Assad has always portrayed the rebellion against his rule as a conspiracy led by the United States and its allies, and his comments suggested that the growing pressure has only affirmed his view.
A boost for rebels
Rebels welcomed Erdogan’s remarks, saying that a more aggressive Turkish posture will provide a significant boost.
“The Turkish reaction is serious and firm,” Col. Malik Kurdi, a spokesman for the Free Syrian Army, said by telephone from southern Turkey. “This new situation will strengthen the Free Syrian Army not only in Idlib and the border areas, but in the whole of Syria.”
If the rebels can seize the initiative and push Syrian forces back from the border, the Turkish threat could create some form of buffer zone along the lines that the Syrian opposition has been calling for, said Salman Shaikh, director of the Brookings Doha Center in Qatar.
“That border is not quite a tripwire yet, but certainly it’s a lot more tense than it was a week ago,” he said. “The Turks clearly think Syria is a threat to regional peace and security.”
The Turks may also accelerate a quiet effort gathering pace along the border to provide funding and weapons to the Free Syrian Army. Saudi Arabia, Qatar and the United States are participating in that effort, Shaikh said.
Turkey denies arming the rebels, but Erdogan pledged that he would “offer all possible support to liberate the Syrians from dictatorship.”
Turkey and Syria have offered sharply contradictory versions of what happened when the F-4 fighter jet was brought down over the eastern Mediterranean on Friday. Turkey says the plane was in international airspace when it was struck by a missile; Syria says it was within a mile of the Syrian coast, in Syrian airspace, when it was targeted by antiaircraft machine-gun fire. The jet’s two pilots have not been found.
Although the Turkish jet did briefly stray into Syrian airspace, “this kind of short-term border violation can never be regarded as a pretext for a hostile attack,” Erdogan said.
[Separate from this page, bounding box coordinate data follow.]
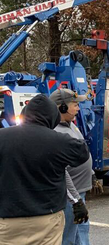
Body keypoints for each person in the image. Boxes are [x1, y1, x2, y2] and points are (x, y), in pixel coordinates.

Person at [0, 94, 90, 245]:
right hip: (47, 219)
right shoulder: (58, 141)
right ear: (53, 117)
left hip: (7, 220)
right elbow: (82, 152)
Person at [50, 89, 103, 245]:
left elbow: (83, 152)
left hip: (79, 192)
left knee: (81, 230)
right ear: (62, 107)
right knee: (69, 236)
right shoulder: (55, 132)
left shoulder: (71, 126)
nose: (78, 108)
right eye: (75, 104)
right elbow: (60, 170)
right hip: (68, 196)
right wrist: (75, 201)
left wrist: (92, 174)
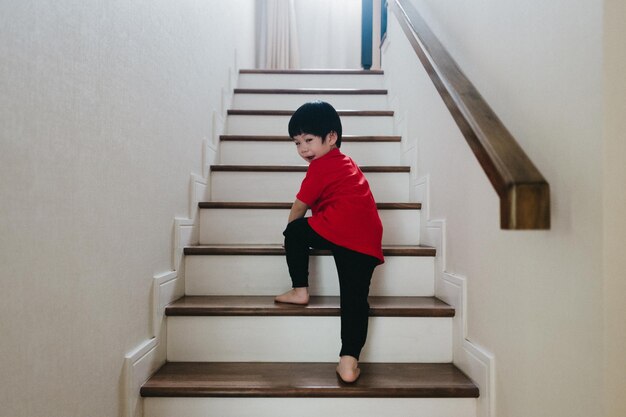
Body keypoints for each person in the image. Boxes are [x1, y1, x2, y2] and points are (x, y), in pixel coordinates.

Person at [274, 101, 384, 383]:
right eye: (297, 143)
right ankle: (348, 362)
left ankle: (300, 290)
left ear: (331, 137)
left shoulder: (320, 167)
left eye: (308, 140)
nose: (303, 149)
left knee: (296, 231)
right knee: (354, 299)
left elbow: (299, 207)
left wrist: (289, 238)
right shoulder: (348, 164)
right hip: (367, 237)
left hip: (338, 227)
Erdogan’s sense of betrayal
Erdogan’s speech was sprinkled with references to his deep sense of betrayal as Assad, with whom he had forged a close personal relationship, reneged on promises made to Turkey to implement reforms and ease the government’s harsh crackdown on protesters.
Syria had been a focus in recent years of Turkey’s efforts to project its influence in the Arab world, to the extent that the two countries held joint cabinet meetings.
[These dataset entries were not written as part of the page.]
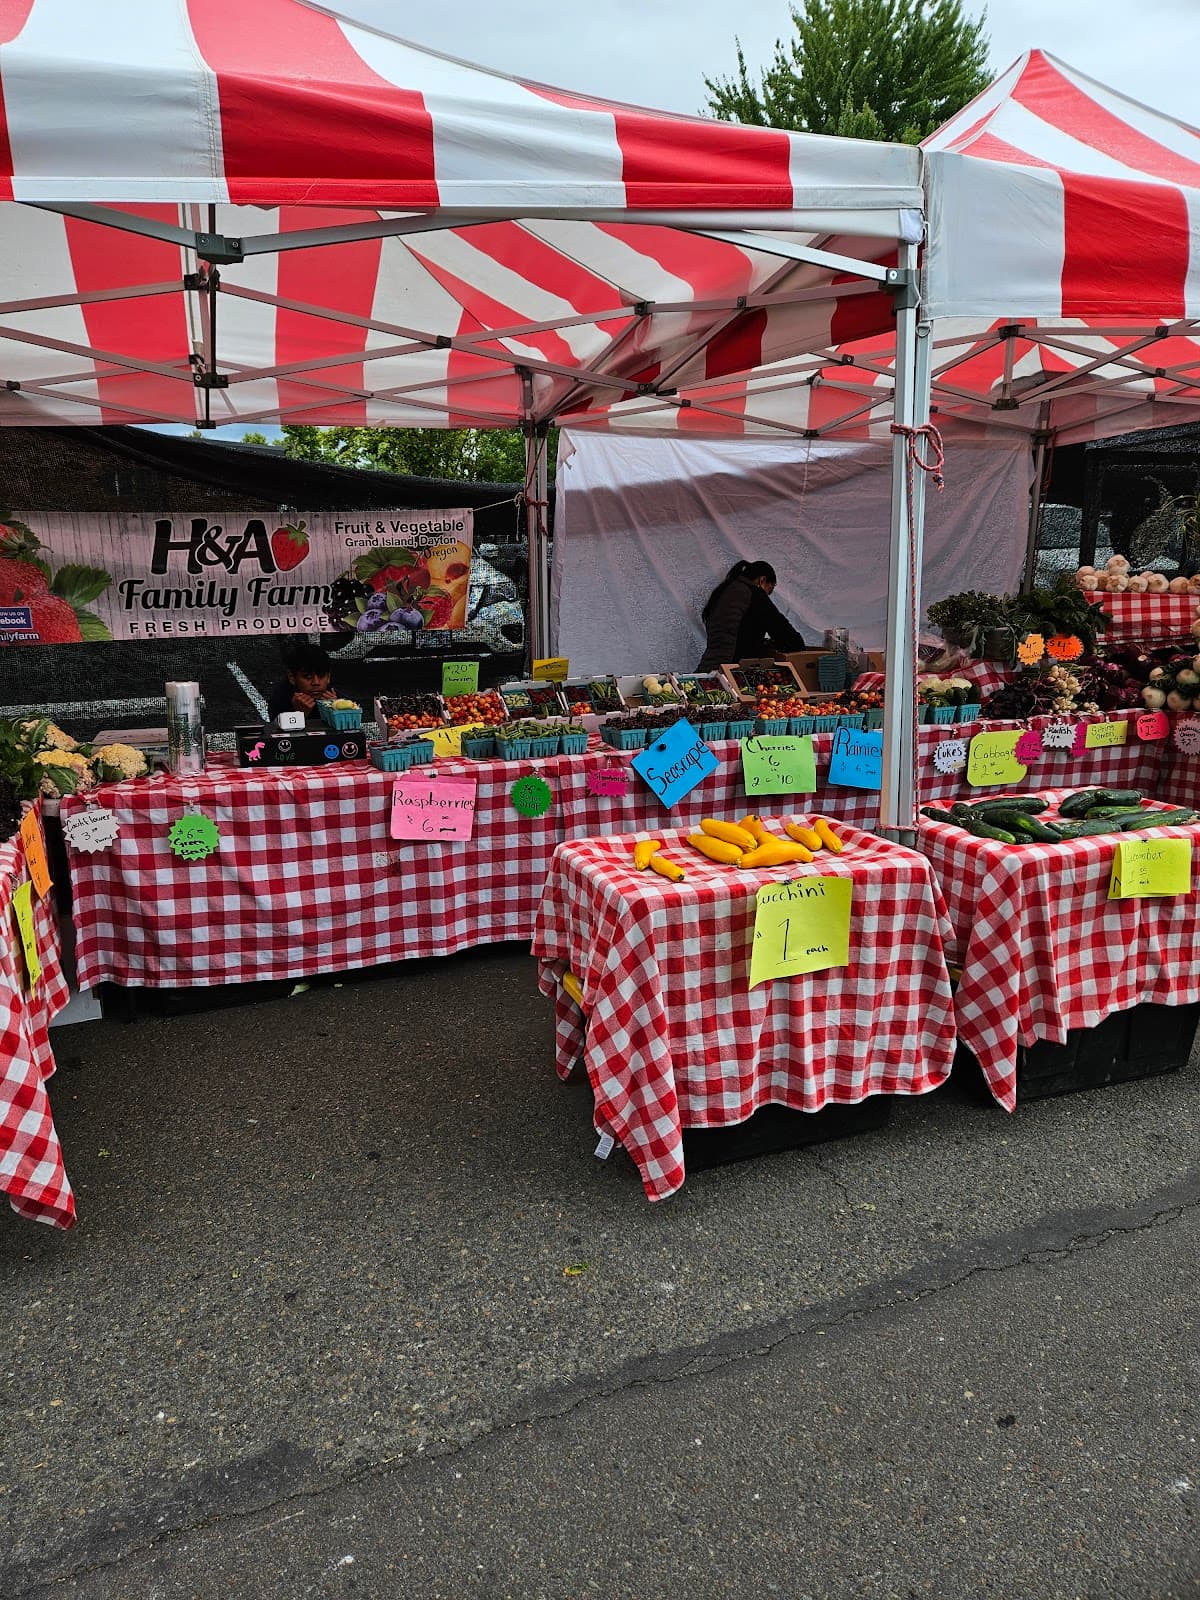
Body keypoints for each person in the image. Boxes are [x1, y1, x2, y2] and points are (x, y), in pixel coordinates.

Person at [696, 560, 806, 671]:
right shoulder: (753, 593)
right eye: (769, 591)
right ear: (762, 580)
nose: (767, 597)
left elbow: (739, 631)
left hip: (710, 667)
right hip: (731, 671)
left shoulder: (725, 591)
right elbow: (791, 640)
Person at [266, 642, 337, 720]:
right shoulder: (280, 698)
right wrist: (298, 715)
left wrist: (337, 711)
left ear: (328, 677)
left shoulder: (333, 696)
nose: (316, 683)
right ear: (292, 678)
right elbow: (275, 729)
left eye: (321, 676)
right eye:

The rapprochement followed more than a decade of tensions during the rule of Assad’s father; the countries came to the brink of war in 1998 over Syria’s support for the radical Kurdistan Workers’ Party, which Turkey considers a terrorist group.
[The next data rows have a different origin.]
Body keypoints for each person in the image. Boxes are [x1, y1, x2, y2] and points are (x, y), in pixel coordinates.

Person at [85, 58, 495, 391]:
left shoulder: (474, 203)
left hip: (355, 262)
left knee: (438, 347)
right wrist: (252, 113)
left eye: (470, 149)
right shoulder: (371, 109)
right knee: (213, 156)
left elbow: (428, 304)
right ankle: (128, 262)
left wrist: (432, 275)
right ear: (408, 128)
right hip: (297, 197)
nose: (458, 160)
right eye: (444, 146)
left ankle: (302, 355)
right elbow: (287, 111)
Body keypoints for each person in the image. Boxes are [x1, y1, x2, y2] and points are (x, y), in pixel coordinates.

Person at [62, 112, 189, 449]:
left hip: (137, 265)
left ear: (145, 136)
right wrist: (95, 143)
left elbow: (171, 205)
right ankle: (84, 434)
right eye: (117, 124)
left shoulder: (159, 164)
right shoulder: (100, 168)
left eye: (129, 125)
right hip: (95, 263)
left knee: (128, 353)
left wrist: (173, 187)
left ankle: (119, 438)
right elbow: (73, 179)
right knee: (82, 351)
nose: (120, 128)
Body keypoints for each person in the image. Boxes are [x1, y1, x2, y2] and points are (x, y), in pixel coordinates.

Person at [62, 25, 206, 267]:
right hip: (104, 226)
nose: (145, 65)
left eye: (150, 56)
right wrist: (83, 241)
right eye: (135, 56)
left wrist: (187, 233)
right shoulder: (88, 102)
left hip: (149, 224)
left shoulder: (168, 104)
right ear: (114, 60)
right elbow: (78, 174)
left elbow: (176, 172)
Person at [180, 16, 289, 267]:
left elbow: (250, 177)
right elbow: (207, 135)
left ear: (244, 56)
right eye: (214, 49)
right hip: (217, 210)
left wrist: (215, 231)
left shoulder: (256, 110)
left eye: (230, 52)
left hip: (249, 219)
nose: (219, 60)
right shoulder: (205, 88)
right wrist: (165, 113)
Erdogan had clearly hoped that his friendship with Assad would help end the crisis. But, he said, “now we see that all our hopes were in vain because he was not speaking the truth. We realized the son was not keeping his promises and was following in the footsteps of the father.”
As Erdogan spoke, Syrian rebels said they had attacked a base belonging to the elite Republican Guard in the Damascus suburb of Hameh, in a sign of the rebels’ growing boldness. Residents of Damascus reported hearing explosions and gunfire, and the Local Coordination Committees, an opposition group, said 33 people were killed in the subsequent bombardment of the area.
Early Wedneday, Syria’s state-run news agency reported that gunmen attacked the headquarters of pro-Assad Ikhbhariya TV station 14 miles south of Damascus, killing three employees.
NATO did not propose any measures against Syria during an emergency meeting in Brussels summoned by Turkey. But NATO Secretary General Anders Fogh Rasmussen told reporters that the organization would closely monitor events along the alliance’s southeastern border and would gather to “discuss what else will be done” should another such incident occur.
“It is my clear expectation that the situation won’t continue to escalate,” he said. “What we have seen is a completely unacceptable act, and I would expect Syria to take all necessary steps to avoid such events in the future.”